[Stored dataset items]

......

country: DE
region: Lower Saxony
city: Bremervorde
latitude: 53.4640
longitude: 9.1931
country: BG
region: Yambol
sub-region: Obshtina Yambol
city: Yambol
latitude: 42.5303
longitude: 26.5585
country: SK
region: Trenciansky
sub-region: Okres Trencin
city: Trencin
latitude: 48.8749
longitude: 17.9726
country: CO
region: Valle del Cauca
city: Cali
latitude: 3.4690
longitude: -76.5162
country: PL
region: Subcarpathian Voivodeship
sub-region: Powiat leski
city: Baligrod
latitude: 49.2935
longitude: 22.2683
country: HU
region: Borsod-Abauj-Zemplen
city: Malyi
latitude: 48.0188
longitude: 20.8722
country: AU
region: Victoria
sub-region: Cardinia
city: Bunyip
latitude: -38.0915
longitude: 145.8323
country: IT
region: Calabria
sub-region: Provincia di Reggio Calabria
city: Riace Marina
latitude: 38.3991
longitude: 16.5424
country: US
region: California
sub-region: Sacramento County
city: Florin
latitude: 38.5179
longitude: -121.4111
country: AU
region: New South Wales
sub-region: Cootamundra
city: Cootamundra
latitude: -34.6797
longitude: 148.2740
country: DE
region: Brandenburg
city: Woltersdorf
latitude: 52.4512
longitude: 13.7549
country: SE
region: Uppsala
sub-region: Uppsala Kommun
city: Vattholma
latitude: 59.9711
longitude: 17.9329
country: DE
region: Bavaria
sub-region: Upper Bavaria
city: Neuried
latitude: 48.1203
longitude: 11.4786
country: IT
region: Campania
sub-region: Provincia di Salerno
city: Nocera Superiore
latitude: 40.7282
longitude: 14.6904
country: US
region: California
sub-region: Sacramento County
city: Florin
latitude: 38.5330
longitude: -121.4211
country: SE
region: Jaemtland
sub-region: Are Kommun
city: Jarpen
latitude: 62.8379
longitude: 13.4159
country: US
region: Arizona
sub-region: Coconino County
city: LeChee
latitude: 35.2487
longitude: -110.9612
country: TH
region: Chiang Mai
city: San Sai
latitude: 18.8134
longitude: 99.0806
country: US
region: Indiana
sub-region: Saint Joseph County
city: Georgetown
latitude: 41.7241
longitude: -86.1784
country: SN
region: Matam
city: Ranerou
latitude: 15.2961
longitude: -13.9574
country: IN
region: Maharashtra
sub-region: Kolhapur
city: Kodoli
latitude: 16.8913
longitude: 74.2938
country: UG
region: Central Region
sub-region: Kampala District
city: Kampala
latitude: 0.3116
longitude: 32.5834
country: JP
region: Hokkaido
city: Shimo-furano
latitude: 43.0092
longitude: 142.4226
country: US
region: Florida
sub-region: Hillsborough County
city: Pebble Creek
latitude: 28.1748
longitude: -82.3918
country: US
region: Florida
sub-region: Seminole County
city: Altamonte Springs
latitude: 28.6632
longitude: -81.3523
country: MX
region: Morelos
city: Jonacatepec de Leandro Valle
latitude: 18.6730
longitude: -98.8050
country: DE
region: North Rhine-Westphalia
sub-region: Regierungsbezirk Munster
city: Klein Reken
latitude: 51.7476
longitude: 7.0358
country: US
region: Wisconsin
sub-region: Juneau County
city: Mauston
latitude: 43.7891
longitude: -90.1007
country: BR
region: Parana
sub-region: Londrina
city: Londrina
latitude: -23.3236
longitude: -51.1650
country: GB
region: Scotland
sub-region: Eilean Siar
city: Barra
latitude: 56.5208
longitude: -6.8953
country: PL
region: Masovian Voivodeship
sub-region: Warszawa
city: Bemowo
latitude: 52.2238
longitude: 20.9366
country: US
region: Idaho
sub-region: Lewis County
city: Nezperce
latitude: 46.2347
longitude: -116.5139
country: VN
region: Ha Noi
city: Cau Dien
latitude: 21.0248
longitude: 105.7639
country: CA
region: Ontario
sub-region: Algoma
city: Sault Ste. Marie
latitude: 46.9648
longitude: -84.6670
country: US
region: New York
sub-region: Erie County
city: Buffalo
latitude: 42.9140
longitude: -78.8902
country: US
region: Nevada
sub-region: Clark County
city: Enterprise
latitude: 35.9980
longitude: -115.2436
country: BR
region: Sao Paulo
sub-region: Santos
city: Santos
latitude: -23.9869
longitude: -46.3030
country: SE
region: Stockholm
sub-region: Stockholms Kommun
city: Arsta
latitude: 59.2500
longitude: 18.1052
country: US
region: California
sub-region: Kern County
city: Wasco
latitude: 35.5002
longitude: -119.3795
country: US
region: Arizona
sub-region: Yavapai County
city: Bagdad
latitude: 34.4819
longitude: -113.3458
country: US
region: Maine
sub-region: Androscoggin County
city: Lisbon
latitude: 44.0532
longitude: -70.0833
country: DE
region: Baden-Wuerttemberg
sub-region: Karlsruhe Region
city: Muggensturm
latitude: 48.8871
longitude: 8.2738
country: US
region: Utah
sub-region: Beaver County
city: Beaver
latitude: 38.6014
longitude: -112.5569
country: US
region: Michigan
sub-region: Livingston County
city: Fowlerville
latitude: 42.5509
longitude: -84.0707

......

## What the task requires
In the records, take the lines from the one with "sub-region: Santos" up to and including the one with "region: Maine". Rename "latitude" to "lat" throughout, and reproduce only those lines with everything else unchanged.

## Task output
sub-region: Santos
city: Santos
lat: -23.9869
longitude: -46.3030
country: SE
region: Stockholm
sub-region: Stockholms Kommun
city: Arsta
lat: 59.2500
longitude: 18.1052
country: US
region: California
sub-region: Kern County
city: Wasco
lat: 35.5002
longitude: -119.3795
country: US
region: Arizona
sub-region: Yavapai County
city: Bagdad
lat: 34.4819
longitude: -113.3458
country: US
region: Maine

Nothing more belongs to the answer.